Где же ты, вот цветы…
Сжег мосты и забыл
– Для чего я любил.
Подожди, впереди…
Там огонь, не ходи…
Помолюсь – разобьюсь,
И на Небо вернусь.
Синий лес – до Небес
Бог забыл, а я влез…
Я лечу – так хочу!
Упаду – замолчу…
Ты жди…
Блеклый свет ущербной луны коснулся его лица, когда Смоль вышел из тени, в мир, где рождаются и умирают звуки падающих звезд.
– Здравствуй Мир, – шептали его губы, и это было похоже на шелест листвы, дыхание ветра и разговор одной океанической волны с другой, всполошенный крик чайки и карканье черного ворона, одновременно.
Все казалось не всерьез. Как обычно, то есть – навсегда, безвозвратно и неотвратно, только он об этом старался никогда не думать. Однако и ход мыслей его никогда не подчинялся воле желания. День за днем… Это было лишь одно из его личных проклятий, об остальных еще будет упомянуто позже…
*
Смоль, длинные черные волосы, на восточный манер завязанные в замысловатый узел, скуластое лицо с вытянутым упрямым подбородком, бледная кожа, высокая худощавая фигура, вряд ли можно назвать его привлекательным субъектом, если бы не его глаза – два глубоких омута мрака, из которых струился божественный свет, такой увидишь лишь в конце тоннеля…
Излюбленным цветом Смоля был черный, его плащ, кафтан, пальто, и деловой костюм относились именно к этой монотонной цветовой гамме, однако многие божились, что цвет его одежд – алый, но эти многие заблуждались, и всего лишь путали цвет со светом, да и самого Смоля с кем-то совершенно другим.
*
А Смоль действительно был совершенно другой. Он любил часами без дела бродить по городским улицам какого-нибудь провинциального городка и смотреть на людей, автомобили и бездомных собак, чаще всего, оставаясь незамеченным, не привлекая ни чьего внимания.
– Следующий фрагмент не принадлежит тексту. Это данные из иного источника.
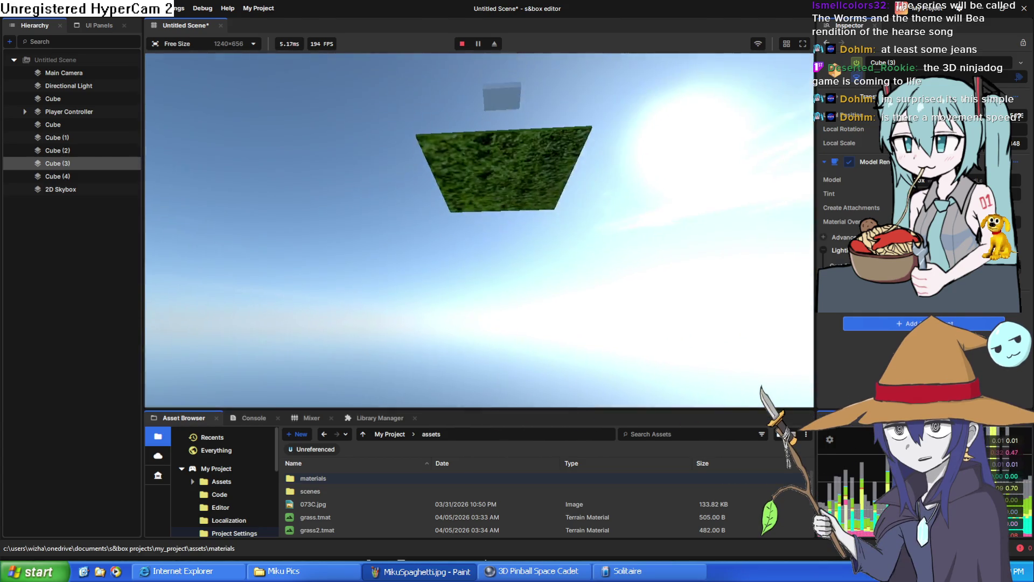
key(Escape)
Там среди людской толпы он всегда чувствовал себя неразрывною частью мира, движущейся деталью некоего вселенского механизма, именно тогда вечность воистину ложилась у ног, а он попирал ее своими ногами не имея никаких намерений нанести ущерб, а всего лишь локализуя свою сущность в этом пространстве.
За последние лета у Смоля появились излюбленные пути, включающие в себя помимо конкретных населенных пунктов и располагающихся в них особенных улиц, определенных людей, чем-то явным, или до времени скрытым цеплявших Смоля до самой глубины его внутреннего Я.
Вот, например, та девица… пшеничные локоны, собранные в несуразный хвост, широко открытые голубые глаза, прячущиеся за толстыми линзами стекол, тонкая полудетская фигура, легкие движения, омраченные неуверенной походкой вчерашней Русалки, толком не научившейся ступать по земной тверди, ввиду своей принадлежности к совершенно иной стихии.
Вот сейчас Она снова, как и в прошлый раз, подойдет к какому-нибудь молодому человеку из гущи спешащей толпы, робко коснется его правового плеча, и спросит:
– Не были ли мы когда ни будь знакомы? Ну, хотя бы в прошлой жизни…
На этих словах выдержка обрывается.